At first, she had to cycle with the training wheels attached. She would whiz about the garden, golden ringlets framing her face, occasionally bumping into plants but as free as a bird. Then one day, daddy said, “Katie, I think you are really good with the bike now. Shall we try it without the training wheels?”
Mummy and baby watched from the porch as daddy guided Katie down the garden path. At first she wobbled a great deal and fell off when daddy let go. She scraped her knee but was undaunted. By the end of the next day, she could go round the garden by herself and couldn’t wait to show baby. But baby was still sooo small.
Katie had just turned ten when she had her first kiss from a boy. Of course, mummy and daddy and grandma and grandpa kissed her all the time but that didn’t count. It was only a little peck on the cheek from Tom who sat across the aisle from her but she was very pleased. Tom was really smart and kind and didn’t say mean things to the girls. Sometimes he carried her satchel when they walked home from school.

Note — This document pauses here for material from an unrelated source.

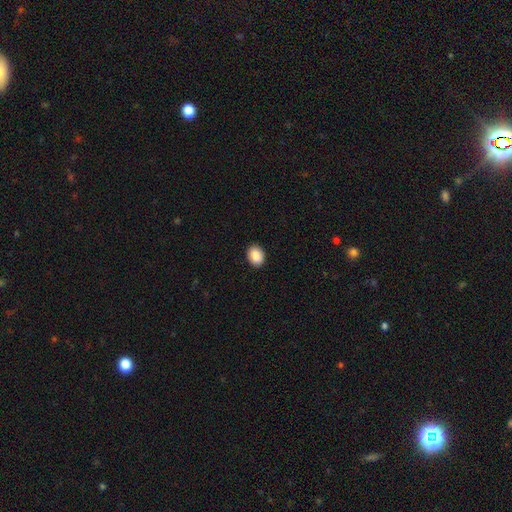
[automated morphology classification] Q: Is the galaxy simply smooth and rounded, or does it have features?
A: smooth — 90%.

She declared she was going to marry Tom one day. Mummy said, “Sweetheart, that is a long way off. But Tom is a really nice boy. Ask him over to tea sometime.” Daddy thought Tom was a good lad. “He’s like his dad. Probably become a surgeon too. Very good family.”
At eighteen, Katie had passed her A Levels and was off to University to study Economics. Her parents, delighted, promised her a car once she had passed her driving test. It wouldn’t be anything too fancy. A small Peugeot or Fiat perhaps. And then she wouldn’t have to take a train down to visit them now she was moving to live closer to the University.
“Katie, how is the 3 Point Turn coming along,” daddy would ask.
“And the Reverse Parking?” mummy would add.
“Don’t forget your seatbelt,” they shouted in unison as she went off to another driving class.
She passed first time round and celebrated with her chums from school at the local pub. Mummy, daddy and Angeline took her out to dinner to the local bistro, her favourite. The next day, they all went along to pick up her brand new Peugeot 207. It was red of course.
After graduating and getting a good job in the city, Katie was now a swish high-flyer. She worked hard, played hard and had all the trimmings the job came with. She went on exotic holidays, trained at the City Point Club and shopped in Bond Street. When she met Hugo, she was immersed in her life but beginning to think about family and settling down.
Hugo worked in the city too. They went to the same places, knew the same people and were in sync in every possible way. He had the cutest way of flicking his rakish hair off his face. It was always just that length that covered part of his forehead if he didn’t sweep it back. They moved in together a year later and got married the following year. She had long forgotten Tom, he of the First Kiss.
As the midwife placed the pink little bundle in her arms, Katie smiled at Hugo, standing right there beside her. Her parents and Angeline gathered round to welcome the new member of the family.
“No natural births for me, thank you,” Katie had said. “I want to be in a hospital with doctors and drugs should they be needed.”
“You were just like this, I remember,” she said to Angeline as she observed the little mole on the baby’s upper right arm. Angeline had one in almost the same place.
Mummy nodded, “Katie thought you were so tiny and wrinkly.”
“She’s gorgeous,” beamed Hugo.
“Our very own granddaughter,” smiled daddy.
And she was precious and delicate. Her little Annabel. From the Latin Amabel: beautiful, graceful, the sweet one. They would watch her grow and teach her all those things her parents had taught her.